● Assignment:
In the data beneath this task, how many lines contain "Figure"? Answer with the number only.
Input records Block Start
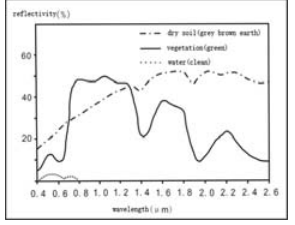
Figure 1. Spectral curve of typical objects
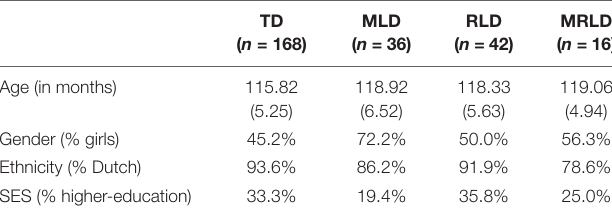
TABLE 1 | Background characteristics for the TD, MLD, RLD, and MRLD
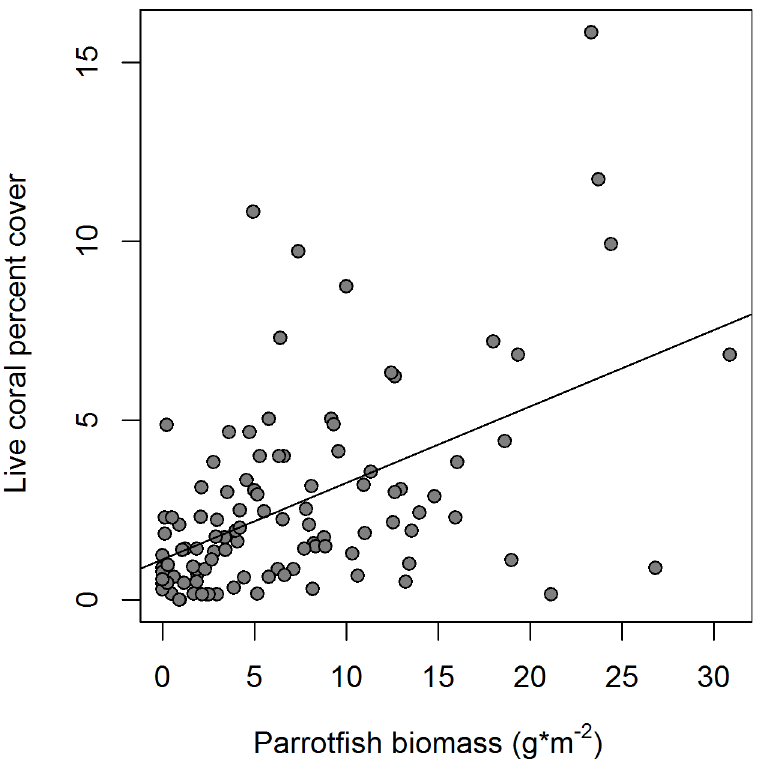
Fig 7. Scatterplot of percent live coral and parrotfish biomass. Data are from 108 sites aroundBarbuda (r 2 = 0.25, p < 0.001).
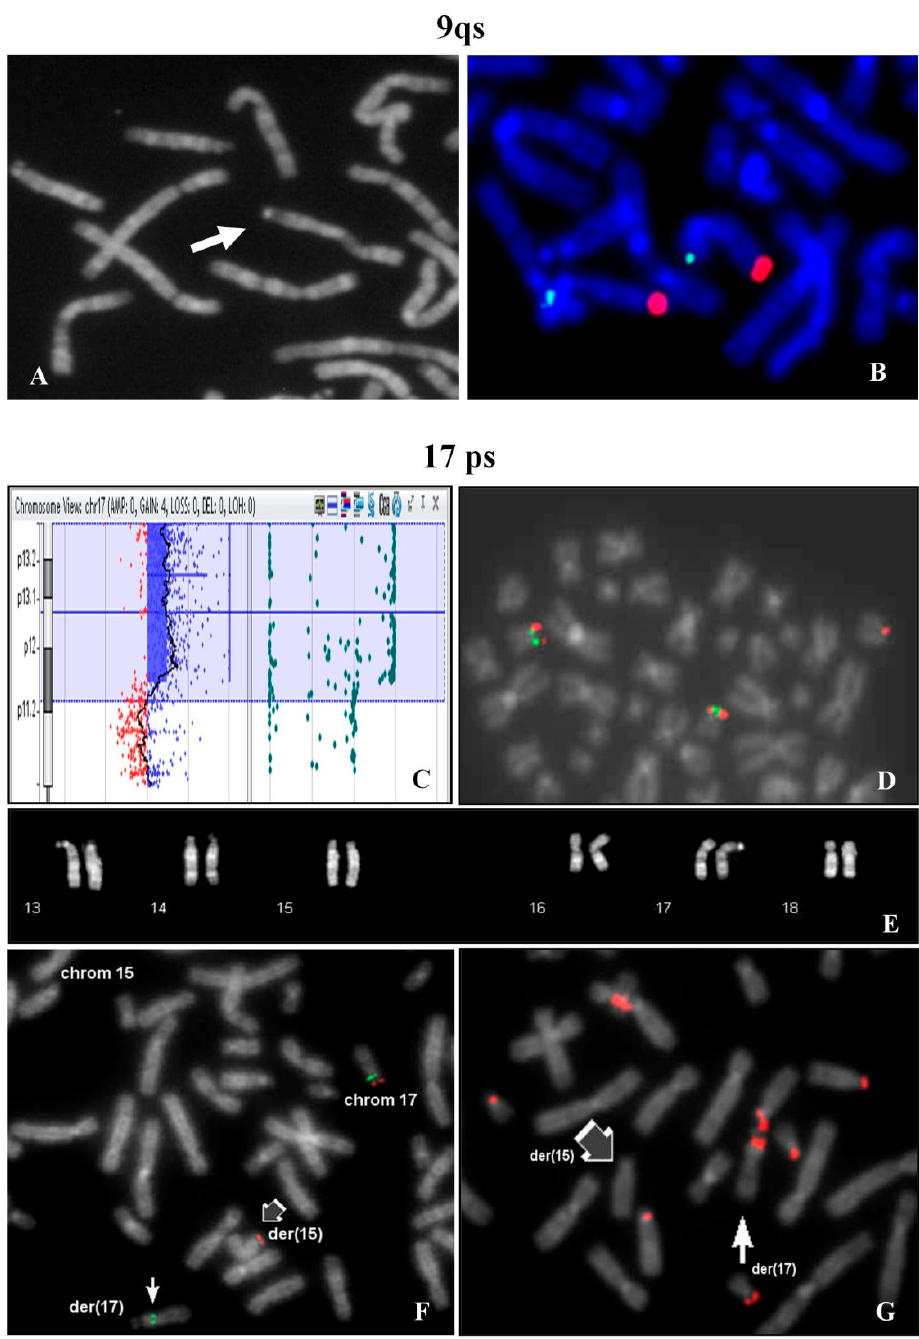
Figure 3. 9qs: ( A ) partial metaphase showing the 9qs of the father (arrow); ( B ) specific subtelomeric probes of chromosome 9 (green p-arm, red q-arm). 17ps: ( C ) array CGH showing the segmental trisomy of 17p; ( D ) FISH on partial metaphase of the fetus (direct analysis) with LIS1 specific probe (17p13.3, red signals) and FLI specific probe (17p11.2, green signals). The trisomic 17p region was translocated on chromosome 15p (red signal). ( E ) QFQ banding of 13, 14, 15, 16, 17 and 18 maternal chromosomes; ( F ) FISH on partial metaphase of the mother with LIS1 probe (17p13.3, red signals) and FLI probe (17p11.2, green signals). A balanced translocation between 17p and 15p was identified (single green and red signals). ( G ) FISH on partial metaphase of the mother with β -satellite probe: the white arrow indicates the positive p-arm of derivative 17 (in association with one chromosome D ) and the gray arrow the negative derivative chromosome 15. All images were captured at 100 × magnification (see materials and methods for details).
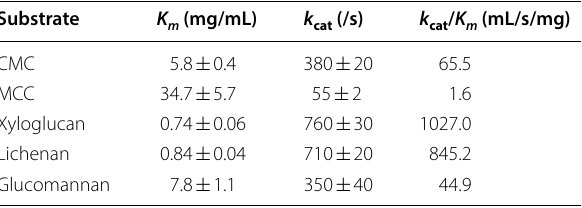
(Additional file 1: Table S2). These results indicate that the specific activities of FsXEG12A towards the sub- strates are at least equal to those of other GH12 XEGs Table 3 Apparent kinetic parameters of the purified with broad substrate specificity (Segato et al. 2017; FsXEG12A toward the various polysaccharides Yang et al. 2017). FsXEG12A degrades both xyloglucan and cellulose, resulting in weakening of the cellulose– xyloglucan network. This allows the fungus to infect the plants and utilize the reaction products of cellulose and xyloglucan for fungal growth. Therefore, the broad substrate specificity of FsXEG12A from Fusarium spp. strain EI is beneficial for degrading the complex wood components such as cellulose, xyloglucan, galacto- Data are mean standard deviation of three experiments. Recombinant ± glucomannan, and xylan, which compose 30–40%, FsXEG12A (1.0 μM) was incubated with substrates in 50 mM acetate buffer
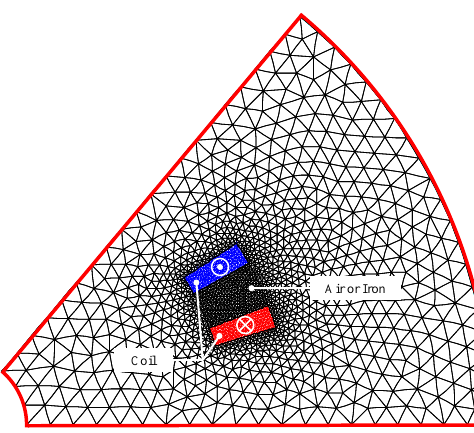
Figure 4. 2-D Finite-Element Analysis (FEA) mesh for the air- or iron-cored coil.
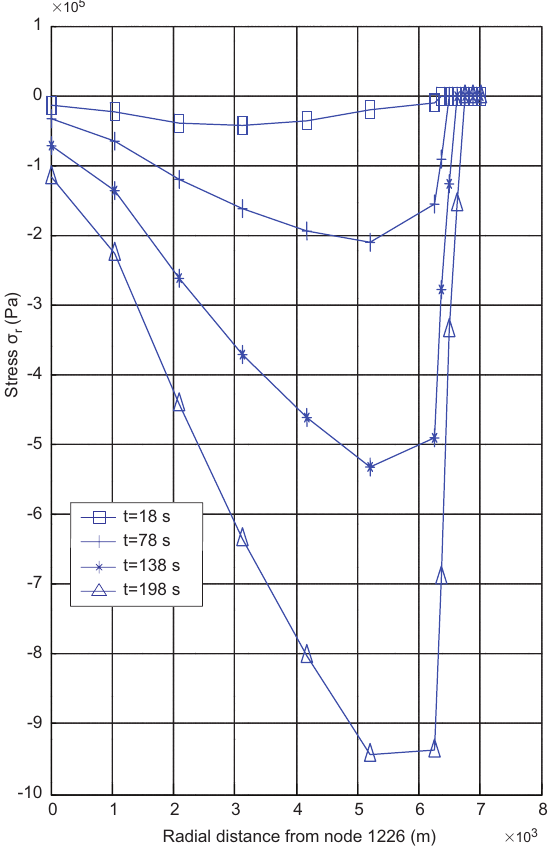
Figure 15 Radial stresses along radial direction at angle 103.5 ° from node 1226 to node 94 when moving heater is over the spot.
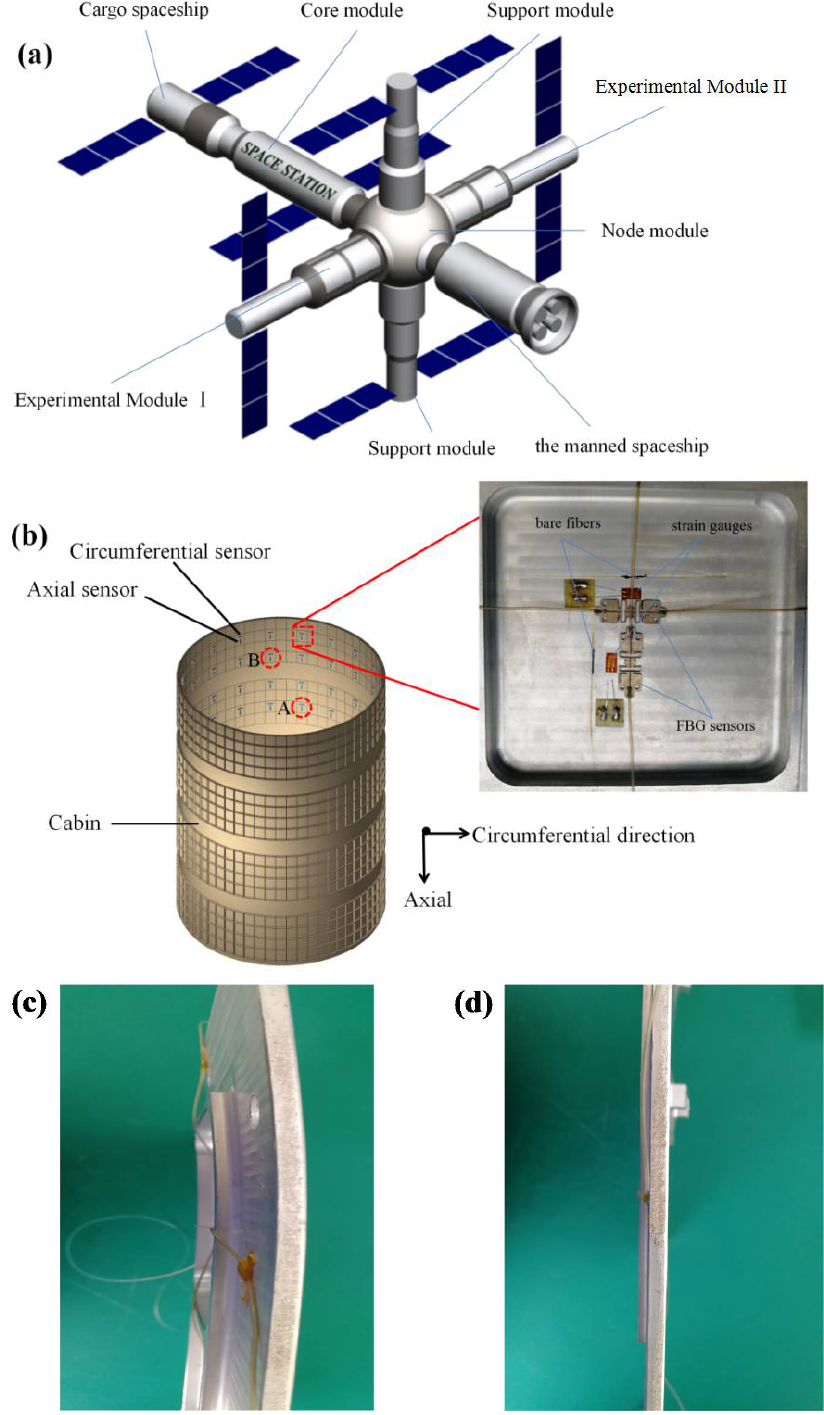
Figure 2. Schematic of the space station ( a ) and installation of FBG sensors in the cabin ( b ). Top view of the bulkhead ( c ) and right view of the bulkhead ( d ).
Input records Block End
● Written response:
5